Data is like contaminated water. It may be incomplete, inaccurate, untimely, un-integrate-able, and unprotected – or at least one of these things. If your management knew the truth about the water, err… data problems, do you think they’d drink from that source?
When discussing the value of data in today's world, we often call it the "new oil." However, a comparison to water is more fitting. We can't live without water, but only pure water is valuable. The same goes for data — it must be cleaned before you can use it in business. "Dirty data" can do more harm than good.
This article will explain why data cleaning is essential and describe how it works in practice.
What is data cleaning?
Data cleaning, also called data cleansing, is the process of identifying and fixing issues like corrupt, incomplete, incorrectly formatted, or duplicate data. If some data items can't be corrected, they may be deleted or replaced with new ones.
There are two basic use cases for data: transactional and analytical. Transactional data usage supports day-to-day operations and business processes in near real-time. For example, when a customer pays for a meal delivery, the app accesses the database, checks the meal's price, and deducts that amount from a credit card. A shipment tracking program uses real-time satellite data to monitor a container ship's position at sea. And so on.
Analytical use of data, on the other hand, helps us make decisions and plan for the future. For instance, you might analyze data to find the average price of meal orders to decide on a pricing strategy. Although data quality is important in both cases, data cleansing is particularly relevant when using data for analytics to ensure accuracy and reliability in decision-making.
Data cleaning can be done manually if the dataset is small and straightforward, but it's usually done using software tools or coding languages. The cleansing approach depends on the data's initial quality and the kind of analysis it will be used for.
Data cleaning process in data preparation
Every modern business bases its decisions and strategies on data analysis. However, raw information alone has no real business value unless it is properly prepared, structured, and interpreted. Data cleaning is a necessary part of the data preparation flow for analysis. Let’s see what data prep entails.
- Raw Data Collection — gathering raw data from various sources: images, tables, text files, web pages, video files etc.
- Data Combining — blending data from multiple sources into a functioning dataset.
- Data Cleaning — correcting errors, and fixing inconsistencies to ensure data quality.
- Data Enrichment — enhancing existing data by adding information from external or internal sources.
- Data Validation — exploring data to make sure it is correct and meets the initial analysis requirements.
- Data Storage — saving data in a warehouse.
Six steps of the data preparation process
Data cleaning, much like the whole data preparation process, falls under the responsibility of data analysts, data scientists, and data engineers. A data analyst, the primary data user, must understand what’s required for analysis: the data types, quality, origin, volume, and so on. If the dataset is relatively small, it's not unusual for the data analyst to handle the entire process of preparing the raw data. This can include extracting data from various sources and ultimately presenting it through reports and graphs.
Here you can read an article about how to structure a data science team and the key models and roles to consider. Also, you can watch our video explainer.

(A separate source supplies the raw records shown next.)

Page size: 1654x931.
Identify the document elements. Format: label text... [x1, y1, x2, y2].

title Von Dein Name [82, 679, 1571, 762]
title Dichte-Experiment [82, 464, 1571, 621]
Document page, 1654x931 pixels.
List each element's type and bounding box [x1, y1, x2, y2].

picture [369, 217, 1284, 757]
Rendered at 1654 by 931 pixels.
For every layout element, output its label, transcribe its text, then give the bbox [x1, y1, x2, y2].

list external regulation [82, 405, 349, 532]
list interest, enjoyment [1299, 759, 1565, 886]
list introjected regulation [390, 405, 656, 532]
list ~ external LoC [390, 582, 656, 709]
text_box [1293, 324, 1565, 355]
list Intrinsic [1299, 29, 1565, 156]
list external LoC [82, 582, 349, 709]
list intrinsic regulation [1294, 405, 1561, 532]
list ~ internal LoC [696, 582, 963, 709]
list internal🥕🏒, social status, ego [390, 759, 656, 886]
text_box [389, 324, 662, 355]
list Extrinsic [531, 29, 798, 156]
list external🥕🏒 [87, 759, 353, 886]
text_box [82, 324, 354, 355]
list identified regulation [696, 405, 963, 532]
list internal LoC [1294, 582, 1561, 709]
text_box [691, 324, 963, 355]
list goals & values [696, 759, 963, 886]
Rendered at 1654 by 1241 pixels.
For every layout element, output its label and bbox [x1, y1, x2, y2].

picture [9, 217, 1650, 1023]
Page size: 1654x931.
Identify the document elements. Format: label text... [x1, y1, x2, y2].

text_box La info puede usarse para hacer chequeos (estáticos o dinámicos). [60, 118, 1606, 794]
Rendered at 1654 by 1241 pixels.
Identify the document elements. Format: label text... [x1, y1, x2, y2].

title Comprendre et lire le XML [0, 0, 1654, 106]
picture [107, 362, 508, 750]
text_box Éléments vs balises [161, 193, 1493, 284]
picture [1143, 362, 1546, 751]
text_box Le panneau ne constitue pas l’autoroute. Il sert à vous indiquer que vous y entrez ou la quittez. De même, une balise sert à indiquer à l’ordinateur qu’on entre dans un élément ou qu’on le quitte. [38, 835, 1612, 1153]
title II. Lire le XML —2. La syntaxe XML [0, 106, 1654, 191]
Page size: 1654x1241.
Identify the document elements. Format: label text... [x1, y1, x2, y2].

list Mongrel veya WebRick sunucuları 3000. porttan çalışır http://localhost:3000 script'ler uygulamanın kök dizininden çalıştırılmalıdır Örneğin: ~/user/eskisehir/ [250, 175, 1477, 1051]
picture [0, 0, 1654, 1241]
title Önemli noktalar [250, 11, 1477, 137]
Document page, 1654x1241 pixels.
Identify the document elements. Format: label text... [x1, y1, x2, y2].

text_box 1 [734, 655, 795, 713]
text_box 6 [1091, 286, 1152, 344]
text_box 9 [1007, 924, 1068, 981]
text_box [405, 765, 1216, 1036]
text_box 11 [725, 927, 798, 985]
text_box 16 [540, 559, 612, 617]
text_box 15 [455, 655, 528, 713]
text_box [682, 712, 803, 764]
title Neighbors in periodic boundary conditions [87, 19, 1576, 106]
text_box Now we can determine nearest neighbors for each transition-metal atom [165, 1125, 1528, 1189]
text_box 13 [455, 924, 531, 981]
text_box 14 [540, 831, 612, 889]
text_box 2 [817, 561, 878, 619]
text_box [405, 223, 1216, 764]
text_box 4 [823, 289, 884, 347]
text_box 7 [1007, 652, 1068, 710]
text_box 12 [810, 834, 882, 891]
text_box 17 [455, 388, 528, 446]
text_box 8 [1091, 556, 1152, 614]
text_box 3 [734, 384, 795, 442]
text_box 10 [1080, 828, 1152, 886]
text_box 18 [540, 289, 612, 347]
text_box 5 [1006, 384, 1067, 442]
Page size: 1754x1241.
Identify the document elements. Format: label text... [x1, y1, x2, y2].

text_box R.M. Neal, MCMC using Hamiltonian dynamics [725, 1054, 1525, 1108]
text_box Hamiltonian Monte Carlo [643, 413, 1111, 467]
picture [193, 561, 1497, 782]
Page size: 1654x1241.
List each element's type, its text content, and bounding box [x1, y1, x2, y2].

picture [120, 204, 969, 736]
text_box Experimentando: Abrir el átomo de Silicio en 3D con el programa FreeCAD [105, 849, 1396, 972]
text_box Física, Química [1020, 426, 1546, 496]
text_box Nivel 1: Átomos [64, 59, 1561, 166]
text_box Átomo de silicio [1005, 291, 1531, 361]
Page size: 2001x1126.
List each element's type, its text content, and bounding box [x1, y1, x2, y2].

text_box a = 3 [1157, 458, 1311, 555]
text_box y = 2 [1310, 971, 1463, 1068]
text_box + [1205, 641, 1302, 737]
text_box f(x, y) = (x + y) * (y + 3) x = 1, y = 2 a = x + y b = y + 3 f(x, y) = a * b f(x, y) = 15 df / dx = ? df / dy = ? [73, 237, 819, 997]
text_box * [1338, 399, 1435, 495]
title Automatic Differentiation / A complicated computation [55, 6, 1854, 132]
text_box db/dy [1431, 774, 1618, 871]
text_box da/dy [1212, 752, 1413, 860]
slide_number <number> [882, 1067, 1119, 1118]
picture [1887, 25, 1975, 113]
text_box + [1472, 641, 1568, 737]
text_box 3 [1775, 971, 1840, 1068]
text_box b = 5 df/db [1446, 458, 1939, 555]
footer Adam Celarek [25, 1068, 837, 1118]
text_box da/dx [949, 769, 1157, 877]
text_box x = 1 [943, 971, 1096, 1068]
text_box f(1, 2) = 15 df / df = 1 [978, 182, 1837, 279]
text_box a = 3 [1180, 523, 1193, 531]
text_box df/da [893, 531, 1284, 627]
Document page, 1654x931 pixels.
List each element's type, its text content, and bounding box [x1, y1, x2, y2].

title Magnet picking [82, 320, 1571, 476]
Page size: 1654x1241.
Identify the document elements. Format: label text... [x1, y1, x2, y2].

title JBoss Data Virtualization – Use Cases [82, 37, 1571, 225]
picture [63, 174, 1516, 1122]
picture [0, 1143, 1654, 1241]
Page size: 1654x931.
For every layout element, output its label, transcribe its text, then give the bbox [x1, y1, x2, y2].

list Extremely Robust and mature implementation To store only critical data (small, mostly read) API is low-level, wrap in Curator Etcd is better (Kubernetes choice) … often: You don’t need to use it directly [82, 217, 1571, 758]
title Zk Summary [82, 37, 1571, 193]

But suppose the company works with large data sets. In that case, it is impossible to prepare data without automation, and data engineers (in particular, ETL developers) should be involved in the process. The data pipeline “sucks” data from various sources, runs it through all stages of preparation, and stores cleaned data in the data warehouse, from where it can be accessed for analysis. However, the data analyst or data scientist always remains the conductor of the data orchestration process, the one who pays the piper and calls the tune, i.e. defines the parameters that the prepared data should correspond to.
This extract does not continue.